─── THE DATA ───

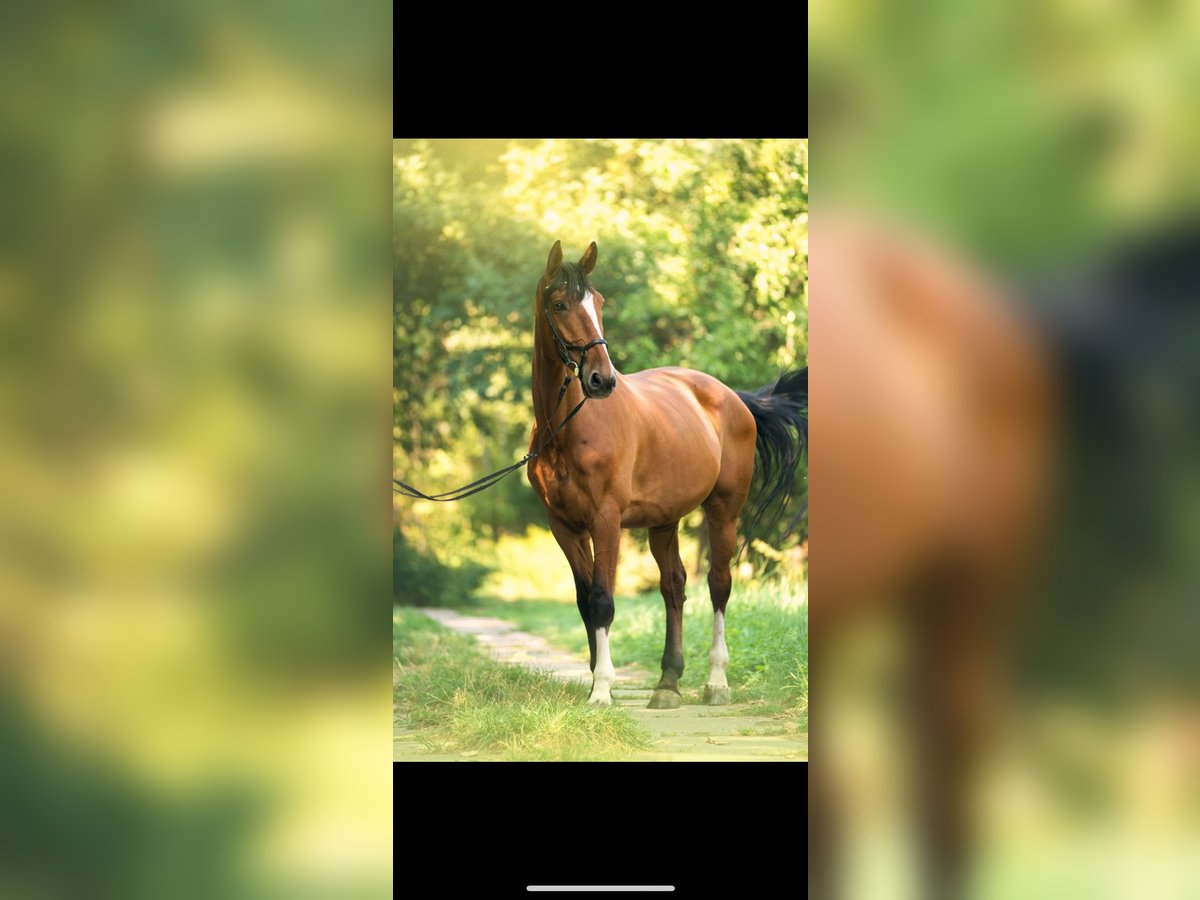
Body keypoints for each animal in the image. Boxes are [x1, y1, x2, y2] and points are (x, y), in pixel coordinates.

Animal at [525, 240, 807, 709]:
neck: (566, 428)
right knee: (674, 586)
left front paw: (602, 689)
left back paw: (716, 682)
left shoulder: (606, 520)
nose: (602, 380)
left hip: (723, 511)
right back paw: (668, 683)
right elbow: (585, 601)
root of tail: (735, 398)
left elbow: (602, 600)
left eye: (599, 303)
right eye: (560, 303)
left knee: (718, 585)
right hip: (664, 520)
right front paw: (595, 681)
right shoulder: (563, 525)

───

WHAT IS REQUIRED
Among the lines above, return each one holding the string "right".

TASK OUTPUT
right knee: (674, 586)
right back paw: (668, 683)
right elbow: (585, 601)
right eye: (560, 303)
right hip: (664, 520)
right front paw: (595, 681)
right shoulder: (563, 525)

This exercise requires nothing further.